■ **Problem details**: Where a record contains a picture, omit the picture and repeat the rest exactly.

─── Stored data ───

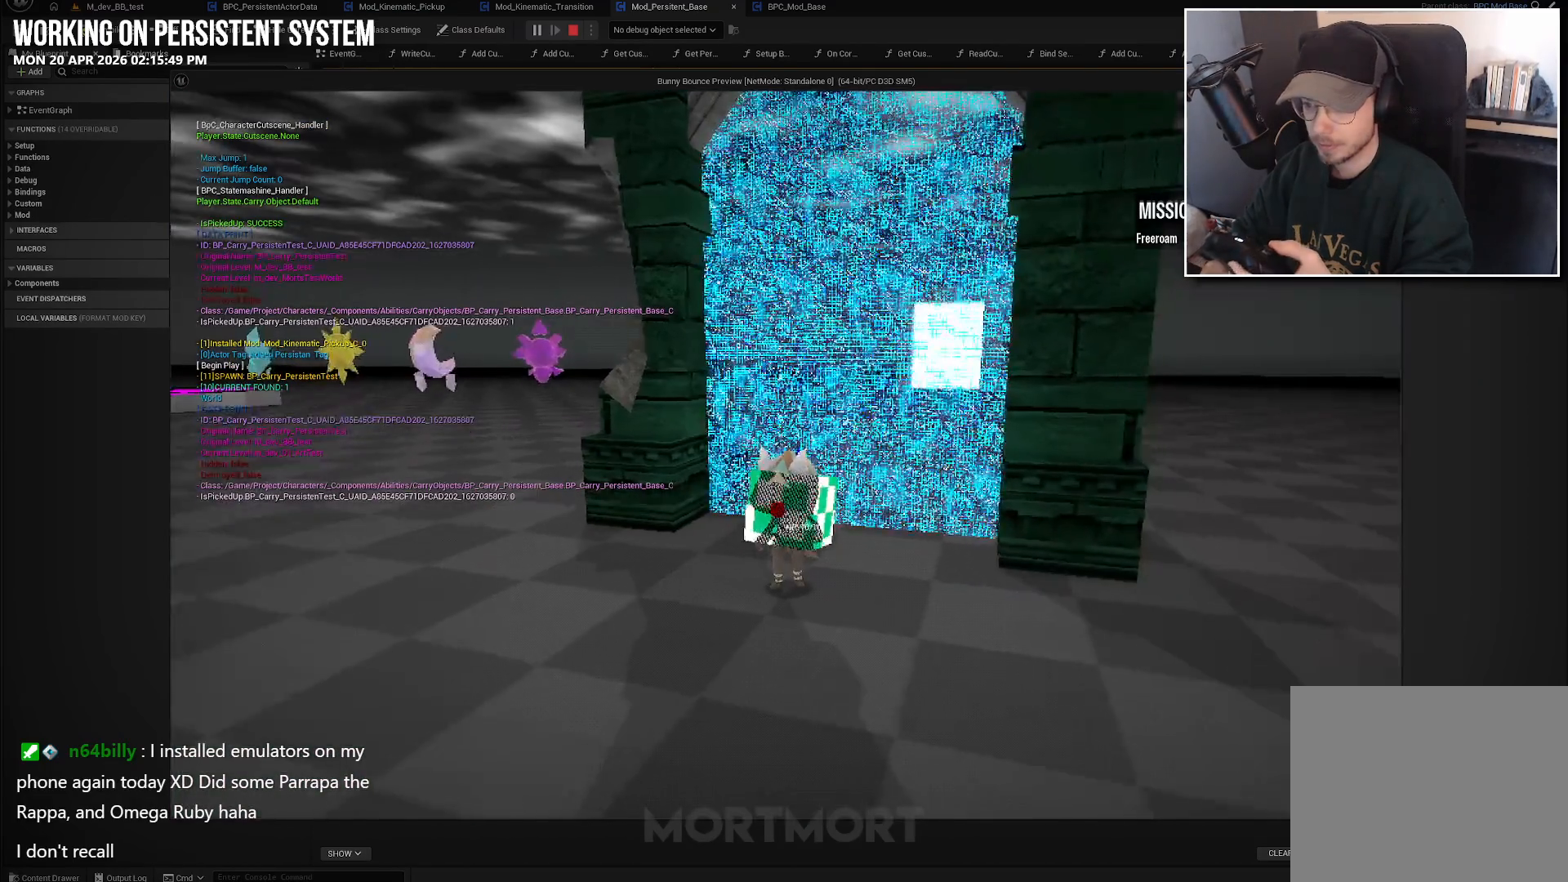
{"buttons": [], "left_stick": "center", "right_stick": "center", "events": [[300, "left_stick", "center"]]}
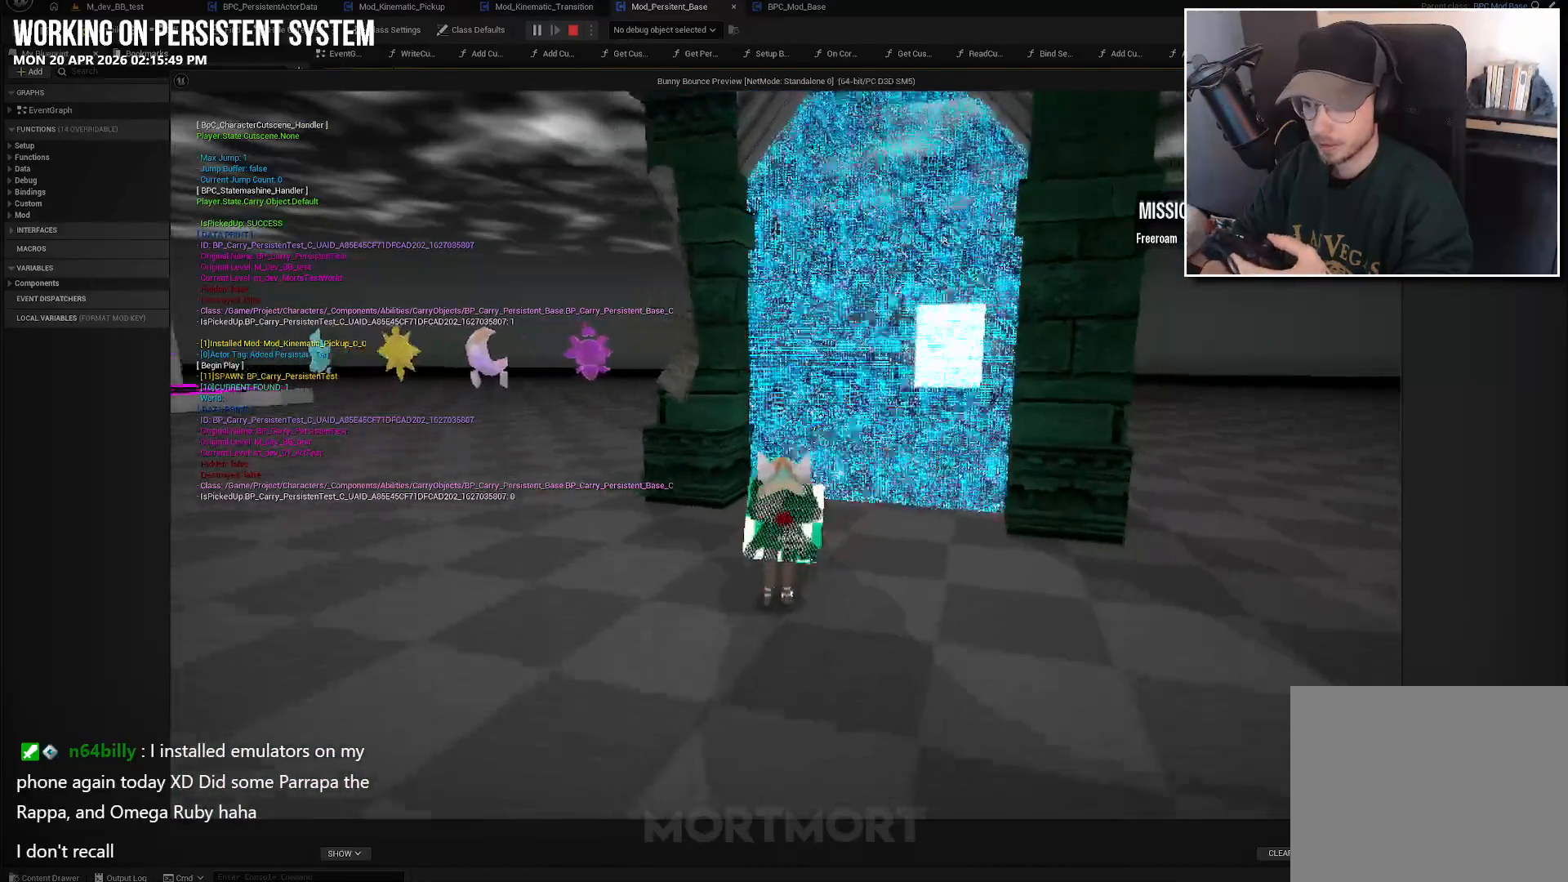
{"buttons": ["Y"], "left_stick": "center", "right_stick": "center", "events": [[467, "Y", "down"]]}
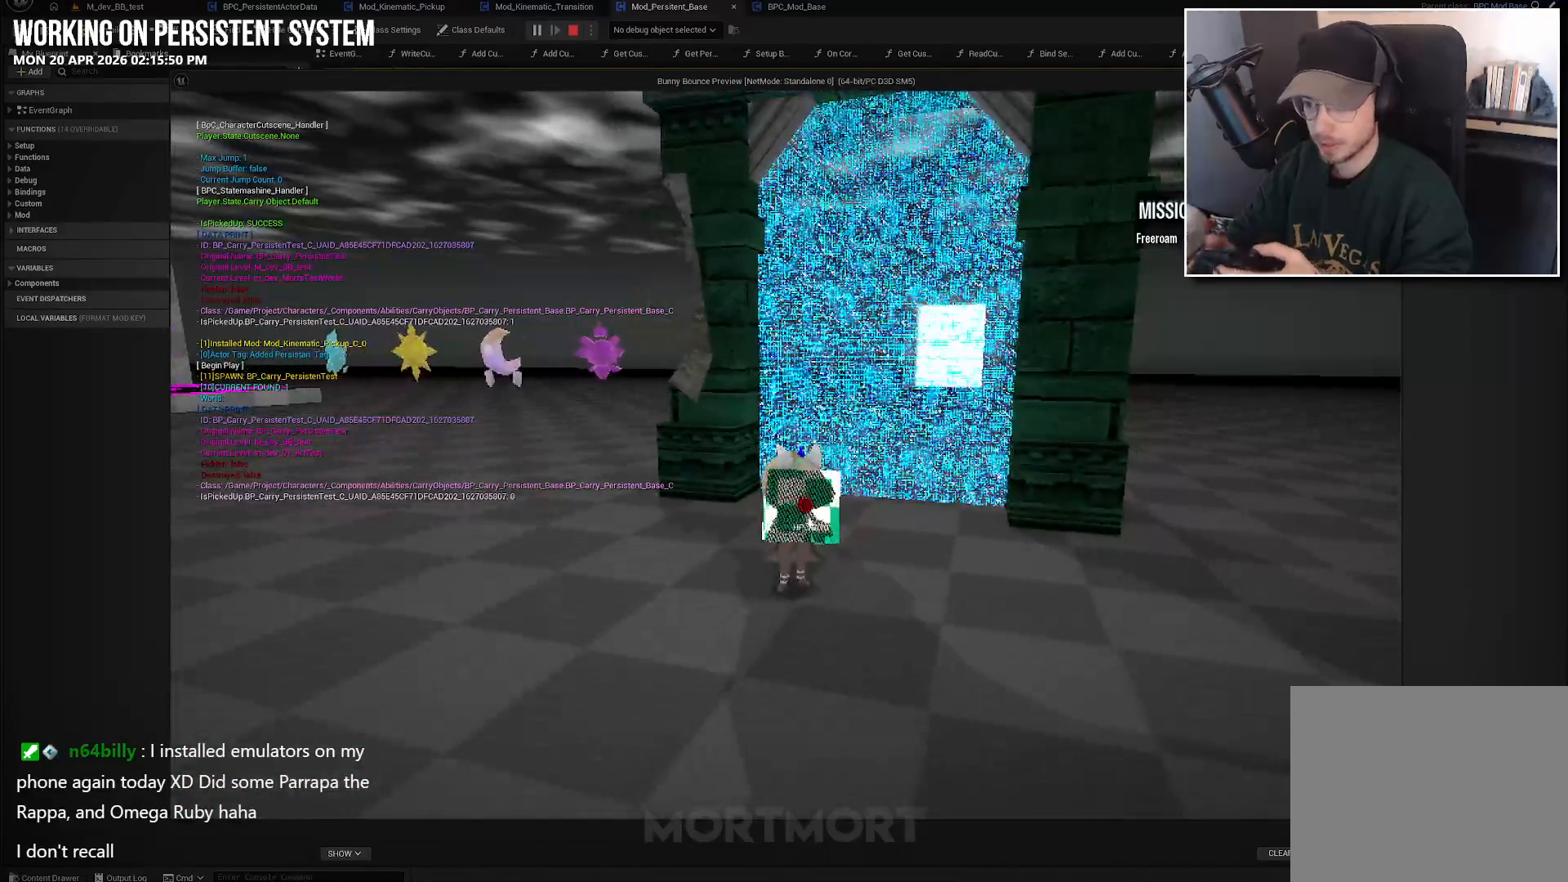
{"buttons": [], "left_stick": "center", "right_stick": "center", "events": [[117, "Y", "up"], [117, "left_stick", "down-right"], [467, "left_stick", "center"]]}
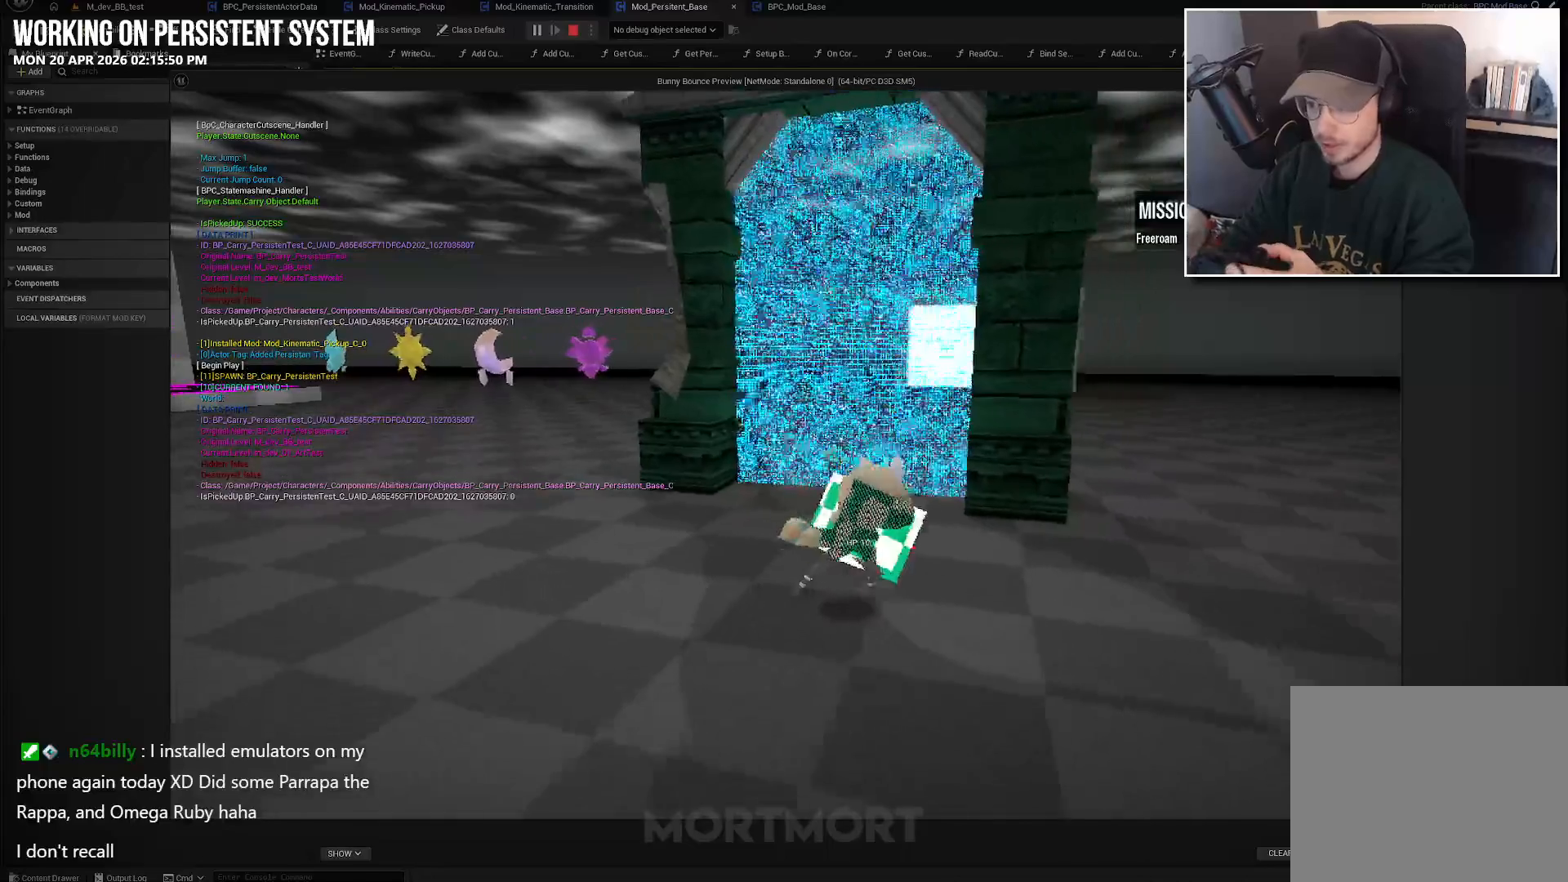
{"buttons": [], "left_stick": "down-right", "right_stick": "center", "events": [[150, "X", "down"], [283, "X", "up"], [333, "left_stick", "down-right"]]}
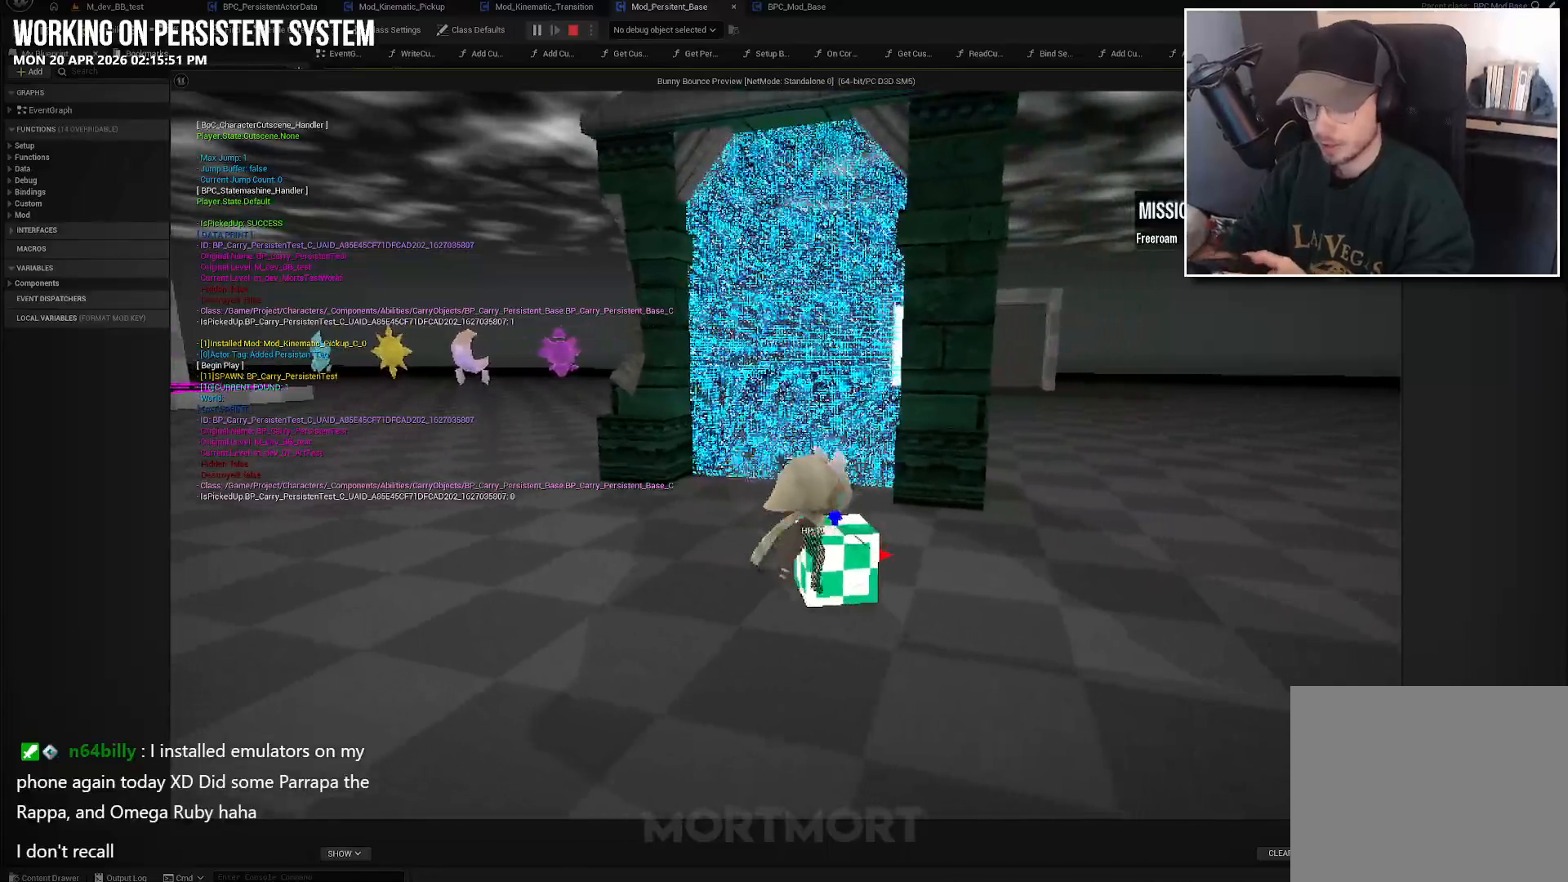
{"buttons": [], "left_stick": "up-right", "right_stick": "center", "events": [[150, "left_stick", "right"], [317, "left_stick", "up-right"]]}
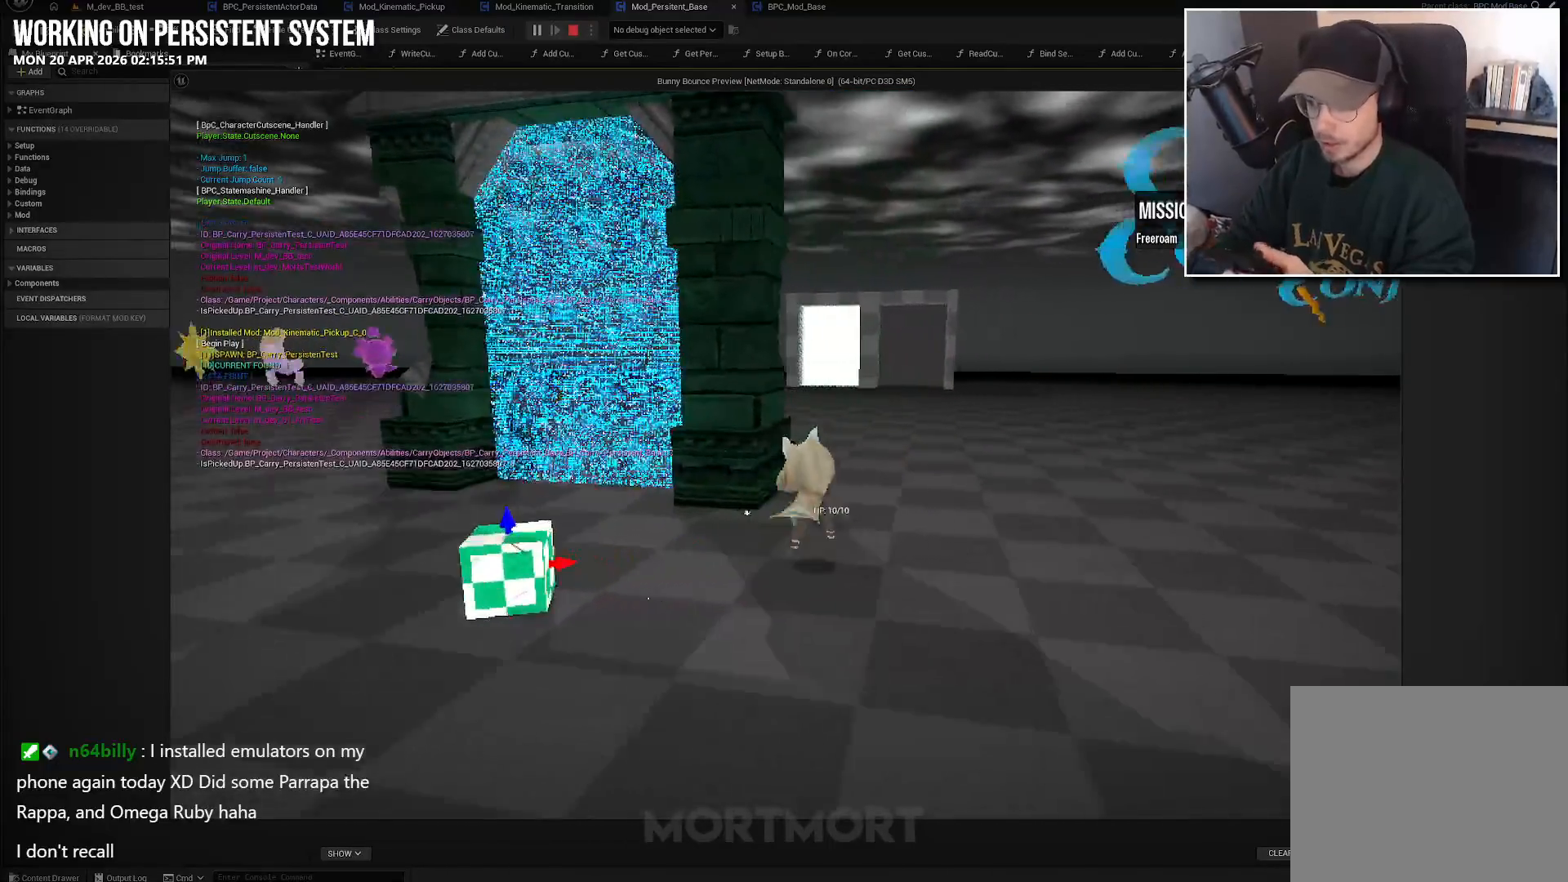
{"buttons": [], "left_stick": "up", "right_stick": "center", "events": [[350, "left_stick", "up"]]}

───

■ **Reply to the task**:
{"buttons": [], "left_stick": "center", "right_stick": "center", "events": [[300, "left_stick", "center"]]}
{"buttons": ["Y"], "left_stick": "center", "right_stick": "center", "events": [[467, "Y", "down"]]}
{"buttons": [], "left_stick": "center", "right_stick": "center", "events": [[117, "Y", "up"], [117, "left_stick", "down-right"], [467, "left_stick", "center"]]}
{"buttons": [], "left_stick": "down-right", "right_stick": "center", "events": [[150, "X", "down"], [283, "X", "up"], [333, "left_stick", "down-right"]]}
{"buttons": [], "left_stick": "up-right", "right_stick": "center", "events": [[150, "left_stick", "right"], [317, "left_stick", "up-right"]]}
{"buttons": [], "left_stick": "up", "right_stick": "center", "events": [[350, "left_stick", "up"]]}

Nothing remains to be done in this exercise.